Segundo Guedes, os jovens precisam se alimentar dentro dos alojamentos, o que também atrai ratos, pois não há refeitórios. “É uma situação degradante, para além de estrutura, de mofo, de umidade, paredes com sujidades. De fato, não é o que se espera para um espaço de socioeducação”, completa.

Os representantes da comitiva denunciaram ainda a prática de “tortura institucional” no Sistema Socioeducativo cearense, a partir de ameaças e restrição de direitos, como saúde e higiene; e excesso de medicalização, com uso de vários medicamentos controlados pelos adolescentes.

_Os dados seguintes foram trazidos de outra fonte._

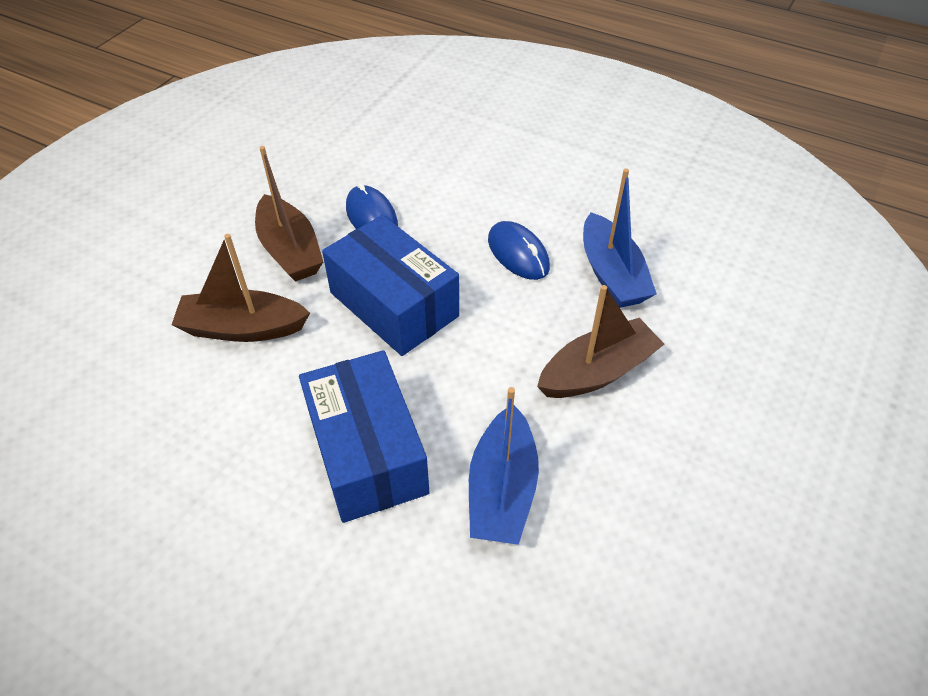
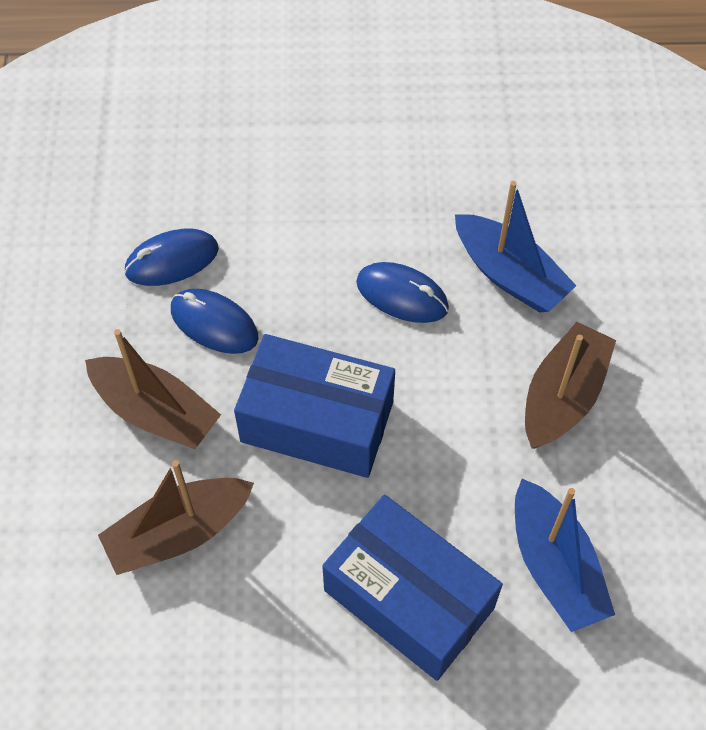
camera: 30 degrees left, 10 degrees up
none -> blue mouse [124,229,219,286]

Fotos mostram denúncias feitas por instituições sobre série de violações cometidas no Sistema Socioeducativo cearense

Legenda:
Instituições denunciaram uma série de violações cometidas no Sistema Socioeducativo, como problemas estruturais e tortura, após inspeção a unidades em Fortaleza

Foto:
Divulgação

Questionada sobre a inspeção, a Superintendência do Sistema Estadual de Atendimento Socioeducativo alegou que “ainda ainda não teve acesso ao relatório do Conselho Nacional de Direitos Humanos” e garantiu “seu compromisso com a apuração rigorosa de eventuais denúncias, por meio de registros formais de ocorrência, exames de corpo de delito e instauração de processos administrativos junto à Corregedoria deste órgão, assegurando a devida responsabilização dos envolvidos, se comprovadas as irregularidades”.

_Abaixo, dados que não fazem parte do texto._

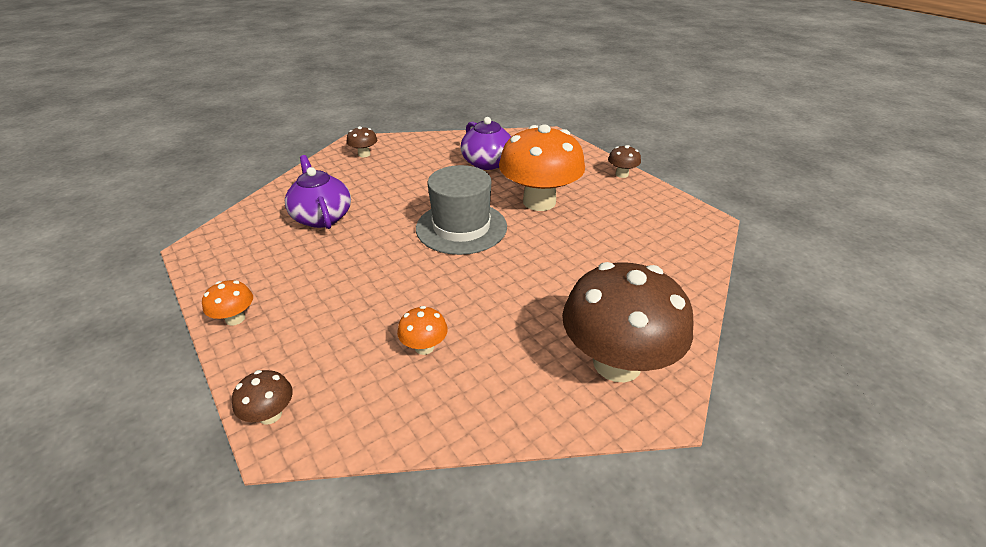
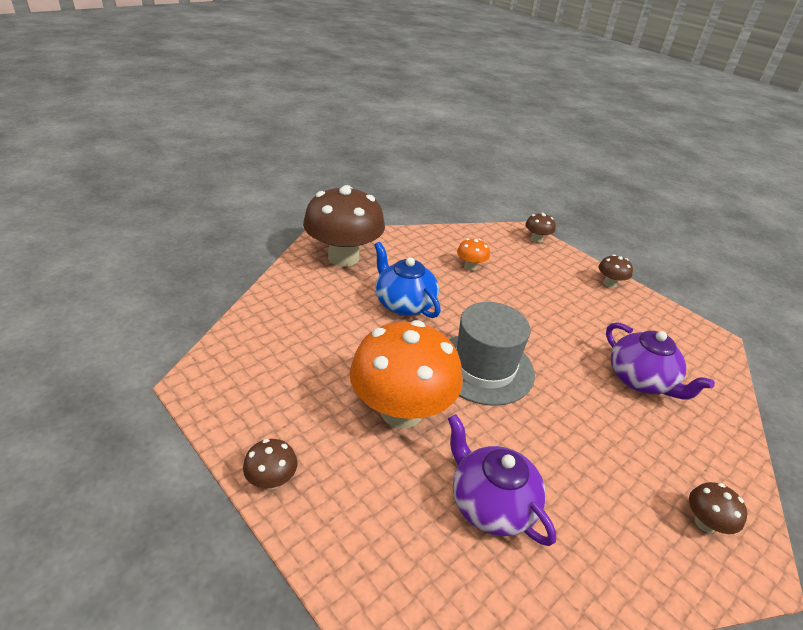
camera: 170 degrees right, 0 degrees up
orange mushroom [202,280,253,326] -> brown mushroom [598,254,633,288]
none -> blue teapot [374,242,441,318]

É uma situação degradante, para além de estrutura, de mofo, de umidade, paredes com sujidades. De fato, não é o que se espera para um espaço de socioeducação.”


Rogério Guedes

Perito do Mecanismo Nacional de Prevenção e Combate à Tortura (MNPCV),

A Seas ressaltou que a Comissão Interamericana de Direitos Humanos (CIDH) reconheceu, em fevereiro deste ano, avanços no Sistema Socioeducativo do Ceará, como “a ausência de superlotação nos Centros Socieoducativos, a implantação do Plano Político-Pedagógico em todas as unidades, assegurando educação formal universal, qualificação profissional e acesso às atividades de cultura, esporte e lazer para todos os adolescentes, a implementação de metodologias de Justiça Restaurativa, a criação da Escola de Formação de Servidores, a realização do primeiro concurso público e a inexistência de tumultos ou rebeliões”.

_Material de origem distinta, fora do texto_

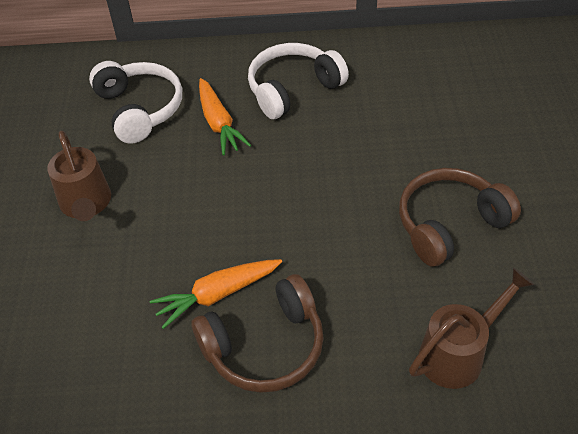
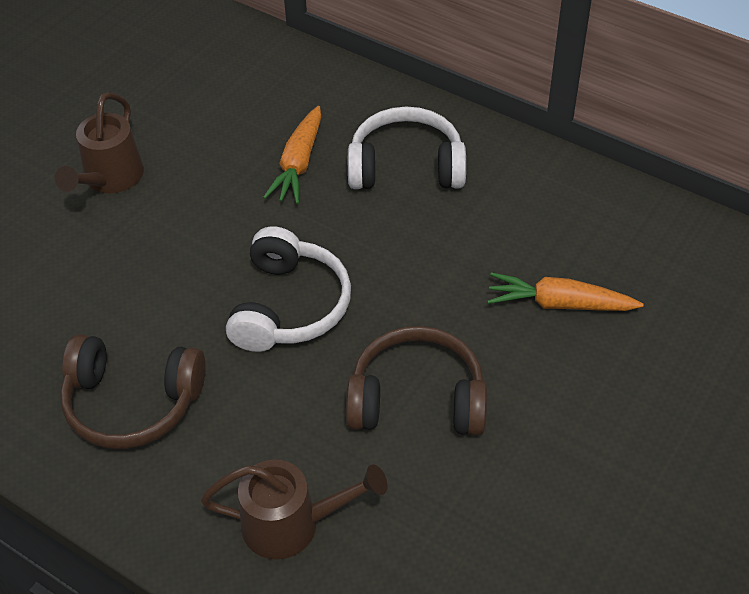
camera: 35 degrees right, 0 degrees up
white headphones [89,61,182,144] -> white headphones moved to [226,226,351,352]
orange carrot [150,259,282,329] -> orange carrot moved to [487,272,644,311]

Conforme a Pasta, “todas as unidades contam com corpo gerencial, técnico e de segurança dimensionado de acordo com a capacidade projetada. O fornecimento de insumos (alimentação em cinco refeições diárias, vestuário, roupas de cama, material de higiene e de limpeza) é garantido a todos os jovens, com cronogramas de reposição previamente definidos”.

Investimentos no Sistema Socioeducativo

A Superintendência do Sistema Estadual de Atendimento Socioeducativo destacou também que há um orçamento de R$ 3,4 milhões para melhorias na infraestrutura dos centros socioeducativos do Ceará, em 2025, e que está previsto o início da construção de uma nova unidade feminina ainda neste ano, com investimento total de R$ 12 milhões e capacidade para 70 adolescentes.

O trabalho de manutenção regular assegura ambientes adequados para o desenvolvimento dos projetos pedagógicos, abrangendo higiene, segurança, espaços para alimentação, atendimentos técnicos, repouso, estudo, administração, visitas familiares, saúde, esporte, lazer, cultura e profissionalização.”


Superintendência do Sistema Estadual de Atendimento Socioeducativo

Em nota

O efetivo de servidores do Sistema Socioeducativo foi reforçado com 164 profissionais recém-formados (socioeducadores, psicólogos, assistentes
sociais e pedagogos), nos últimos meses, e será ampliado com a realização do primeiro concurso público da área, já em andamento, com 964 vagas para socioeducadores e 116 vagas para analistas, segundo a Seas.

Outro avanço destacado pela Pasta foi o cumprimento, nos últimos anos, de “todas as recomendações do Conselho Nacional de Justiça (CNJ), como a criação da Central de Regulação de Vagas (CRV), a instalação do Núcleo de Atendimento Integrado (NAI) e a realização de audiências concentradas”.

A Seas garante que, “diariamente, todos os adolescentes têm assegurada uma rotina que contempla atividades de escolarização, qualificação profissional, arte, cultura, esporte e lazer. Também são realizados atendimentos técnicos com assistentes sociais e psicólogos(as), cuidados de saúde prestados por enfermeiros(as), médicos(as) e psiquiatras, além da promoção de atividades externas”.